Here's Zero Hedge with  the most negative scenario:

As people finally realize that there is no getting away from a self-imposed (or sent from above) foreclosure moratorium reality, the next question is the quantification of what the hit to banks will be. As bank stock shares are demonstrating today, it will be substantial and is already starting to be priced in. According to FBR's Paul Miller, as cited by Bloomberg, "faulty foreclosures may cost U.S. lenders $2 billion for every month that home seizures are delayed and the tab could reach $6 billion... Investigations of how banks are seizing homes may prolong foreclosures by as much as three months, at a rough cost of $1,000 per month for each property in the pipeline. The biggest firms likely need to add staff to comb through the files, costing them each $1 million a year." This is a very a modest estimate. More importantly, a separate study by SNL Financial has determined that the total amount of residential (not commercial) mortgages in foreclosure between directly serviced, and those serviced for others, for the big three banks alone (JPM, WFC, BAC) is nearly a quarter of a trillion dollars! And this number will soon surge. Keep in mind, as we disclosed yesterday, per JPM, the bank, which is a good proxy of the Big 3, keeps mortgages in the delinquent category for on average of 448 days before moving to foreclose (and 678 days in Florida and a stunning 792 days in New York). This means that banks, and especially regional banks, are about to experience the mother of all delinquency-to-foreclosure cliff events, as squatters now certainly will have no intention of ever paying down their mortgage. Which also means that the quarter trillion in foreclosed mortgages are about to explode by orders of magnitude. The hole could end up being as large as a trillion if one throws in the CMBS properties that are delinquent and in foreclosure ($61 billion in August per RealPoint).
Meanwhile, Jamie Dimon tries to stay cool, while admitting "mistakes were made":

JPMorgan Chase & Co. probably will pay an “incremental” sum to settle foreclosure investigations and there’s almost “no chance” the bank made mistakes in seizing homes, Chief Executive Officer Jamie Dimon said.

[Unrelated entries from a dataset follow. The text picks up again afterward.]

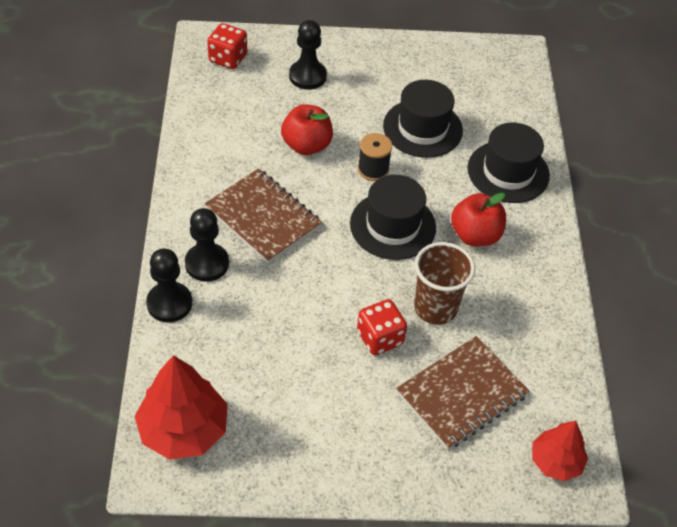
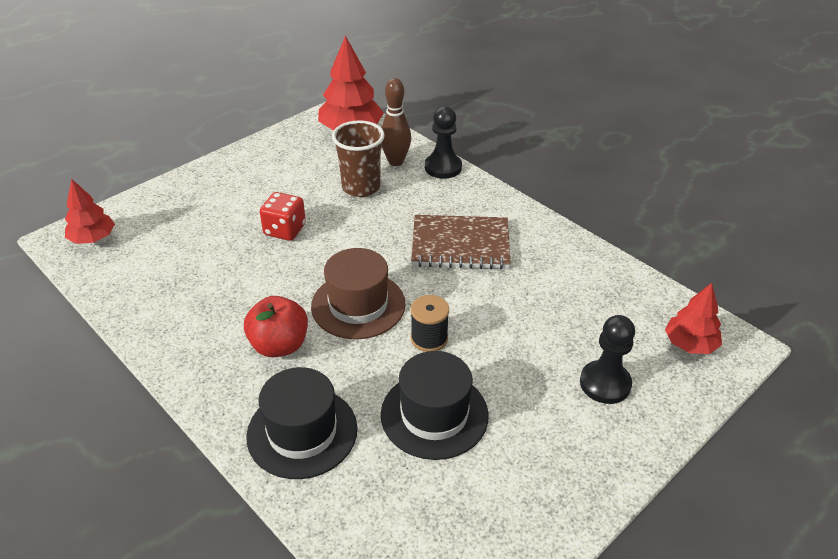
camera: 140 degrees right, 10 degrees down
(199, 345) = (396, 161): none -> brown bowling pin
(207, 263) = (454, 197): black pawn -> none
(228, 58) = (690, 344): red dice -> red tree
(306, 145) = (508, 318): red apple -> none
(392, 225) = (358, 305): black hat -> brown hat
(435, 308) = (262, 271): brown cup -> brown cup (361, 187)
(462, 394) = (193, 235): brown notebook -> none

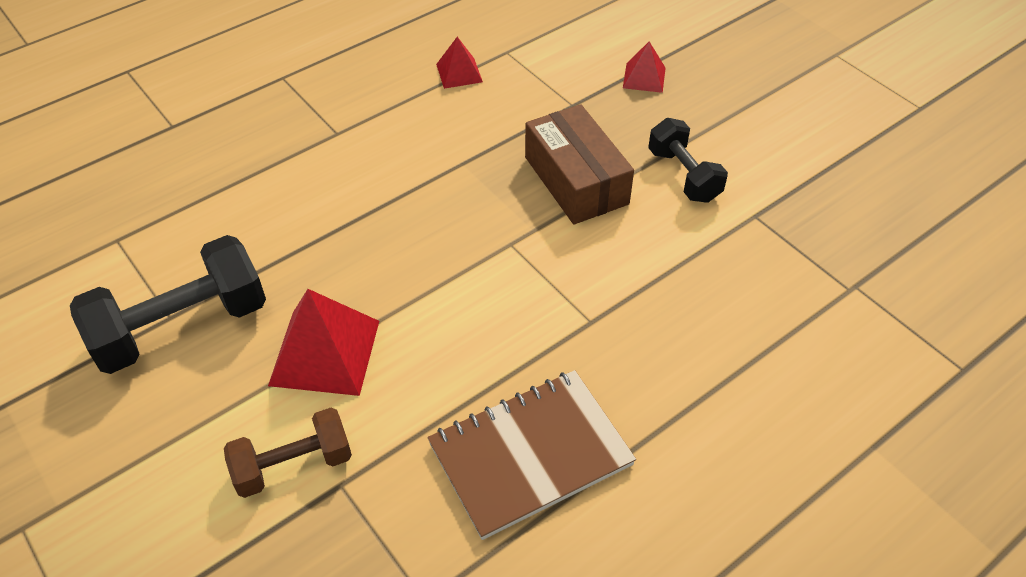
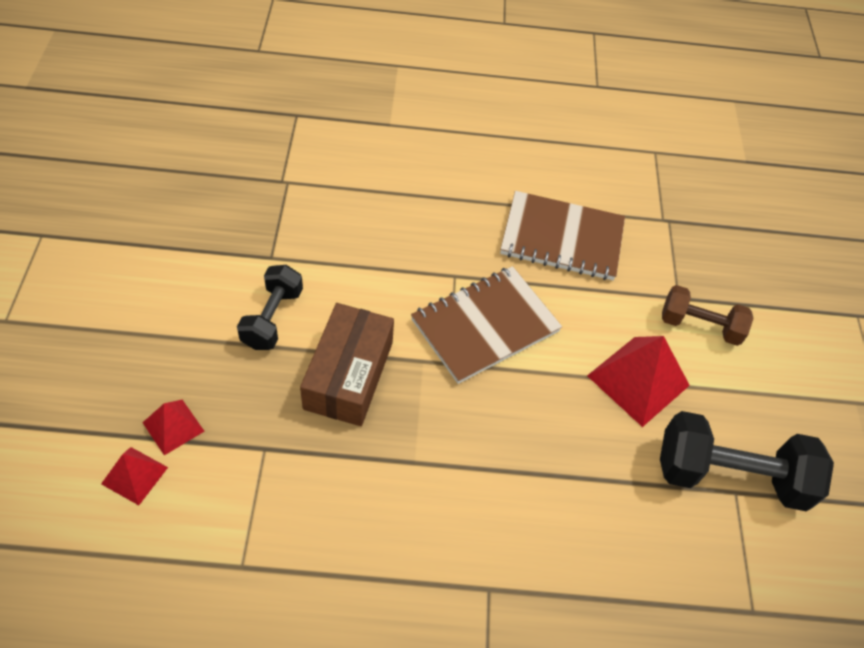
camera: 145 degrees left, 5 degrees up
(459, 73) = (313, 575): red pyramid -> red pyramid (134, 475)
(513, 296) = (485, 326): none -> brown notebook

“It will cost us some money to go back and make sure it’s done right; it will delay some foreclosures,” Dimon told reporters on a conference call today after posting quarterly results. “But the whole mortgage issue costs us so much money now, to me it will be incremental.”

The lender is in talks with state attorneys general and will correct any errors tied to foreclosures, Dimon said. About 115,000 files are under review in 41 states, according to the bank. The review and resulting clean-up will likely take three to five weeks, Dimon said.

“We have to have in-depth conversations” with state and federal officials, Dimon said. “Maybe mistakes were made, but not where someone got evicted out of a home that shouldn’t have been.”